*TASK*. Reproduce each line of the material exactly, minus any picture.

*EXTRACTED INFORMATION*.
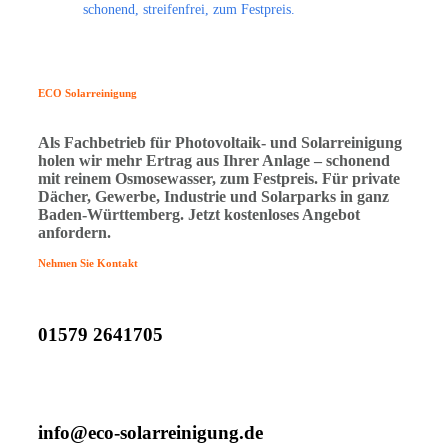
schonend, streifenfrei, zum Festpreis.
ECO Solarreinigung
Als Fachbetrieb für Photovoltaik- und Solarreinigung
holen wir mehr Ertrag aus Ihrer Anlage – schonend
mit reinem Osmosewasser, zum Festpreis. Für private
Dächer, Gewerbe, Industrie und Solarparks in ganz
Baden-Württemberg. Jetzt kostenloses Angebot
anfordern.
Jetzt Anfrage stellen →
Nehmen Sie Kontakt
01579 2641705
info@eco-solarreinigung.de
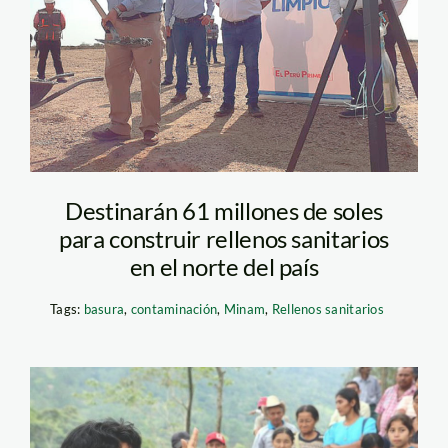
minam
Destinarán 61 millones de soles
para construir rellenos sanitarios
en el norte del país
Tags:
basura
,
contaminación
,
Minam
,
Rellenos sanitarios
berta cáceres –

*TASK RESULT*.
schonend, streifenfrei, zum Festpreis.
ECO Solarreinigung
Als Fachbetrieb für Photovoltaik- und Solarreinigung
holen wir mehr Ertrag aus Ihrer Anlage – schonend
mit reinem Osmosewasser, zum Festpreis. Für private
Dächer, Gewerbe, Industrie und Solarparks in ganz
Baden-Württemberg. Jetzt kostenloses Angebot
anfordern.
Jetzt Anfrage stellen →
Nehmen Sie Kontakt
01579 2641705
info@eco-solarreinigung.de
minam
Destinarán 61 millones de soles
para construir rellenos sanitarios
en el norte del país
Tags:
basura
,
contaminación
,
Minam
,
Rellenos sanitarios
berta cáceres –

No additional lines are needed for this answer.